Our whole group came together on the second evening of the weekend. The area has a reputation for large appetites and, as such, we shared a big meal including its-world-famous-within-Lancaster chick-pea pie. Amongst the international factions of our large group, we each had to produce a presentation on our home country and national identity. Struggling to think of something that identifies us as British, we performed Danish Diva Whigfield’s Classic “Saturday Night” and also showed the slower locals whereabouts Britain is on a map.

On my final full day in the area, I took the two-hour drive West with my hosts Don and Gayle, to The Gettysburg battlefield. Site, in 1863, of the most significant engagement in the Civil War, I found it hard to comprehend the size and scale of what had happened there. Gettysburg was the furthest advance of the Southern Confederate force in its effort to assert its independence from the Northern United States – so that it could preserve the use of slaves on its agricultural-based economy. Four months later, President Abraham Lincoln used the site to (arguably) re-define the American raison d’ĂȘtre declaring the chance of “a new birth of freedom” and the necessity of a "Government of the people, by the people and for the people". Years later, Gettysburg’s empty fields and serene hill sides give little impression of what happened – but the quiet surrounding its memorials and its sites of bloodshed remains an eerie one.

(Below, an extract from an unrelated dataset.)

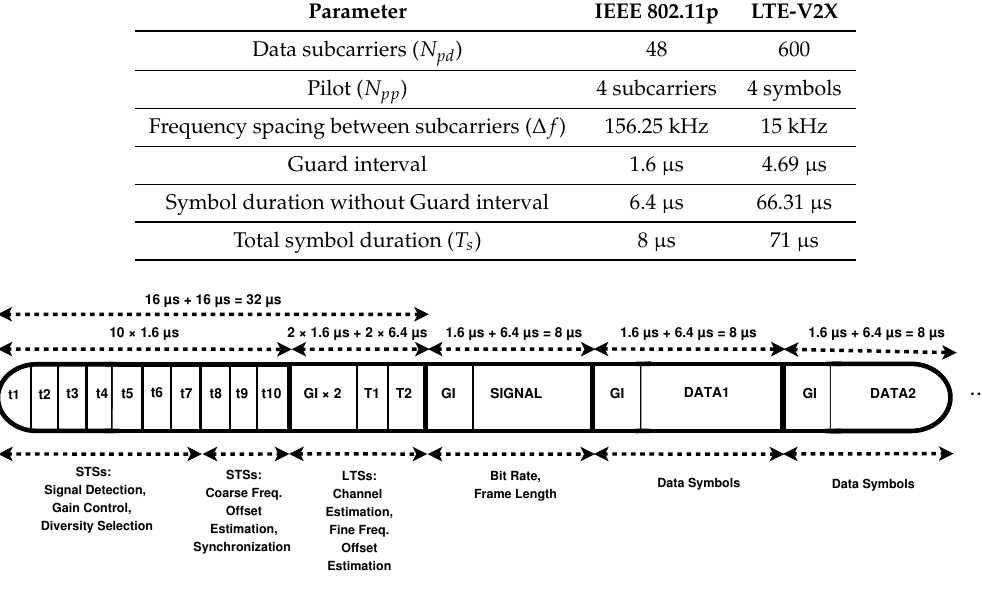
Figure 1. IEEE 802.11p frame structure with a 10 MHz bandwidth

On the Sunday evening we returned to New York. We were glad to have experienced another side of American life: quieter and less cosmopolitan perhaps, but fascinating, generous and hospitable also. The people I met operated at a slower pace of life than I had grown accustomed to in New York, but were more world-aware than I had realised also. The cultural divide exists – but is narrower than I expected. I came back determined to travel and extend my understanding as far as possible, in my remaining months in North America.